◆ Task to complete
What is the number of lines in the entries that contain the word "Figure"? Reply with that number only.

***** Material shown

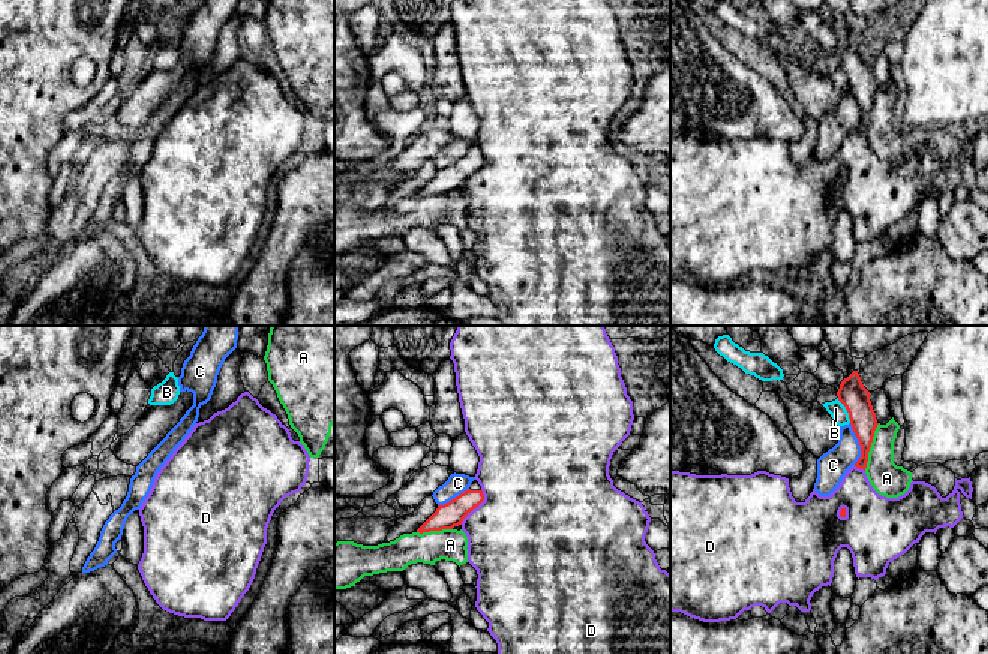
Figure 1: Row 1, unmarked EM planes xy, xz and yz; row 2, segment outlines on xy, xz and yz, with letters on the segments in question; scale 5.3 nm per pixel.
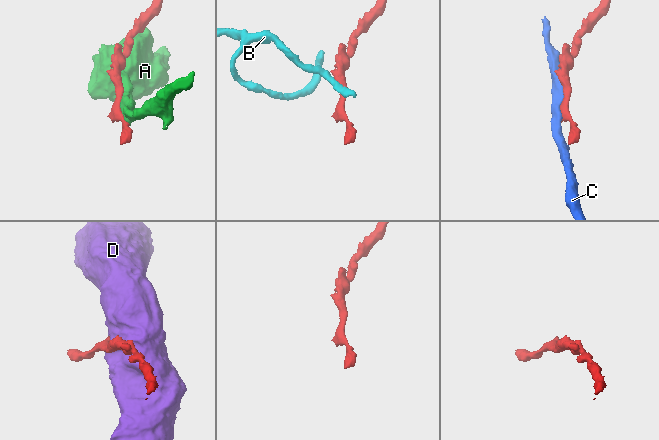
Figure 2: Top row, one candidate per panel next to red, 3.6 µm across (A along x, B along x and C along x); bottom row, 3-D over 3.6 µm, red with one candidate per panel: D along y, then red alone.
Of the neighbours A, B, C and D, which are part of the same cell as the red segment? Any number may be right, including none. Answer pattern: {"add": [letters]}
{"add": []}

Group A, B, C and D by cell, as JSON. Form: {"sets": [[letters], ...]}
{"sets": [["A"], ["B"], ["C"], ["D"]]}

**********

◆ Response area
2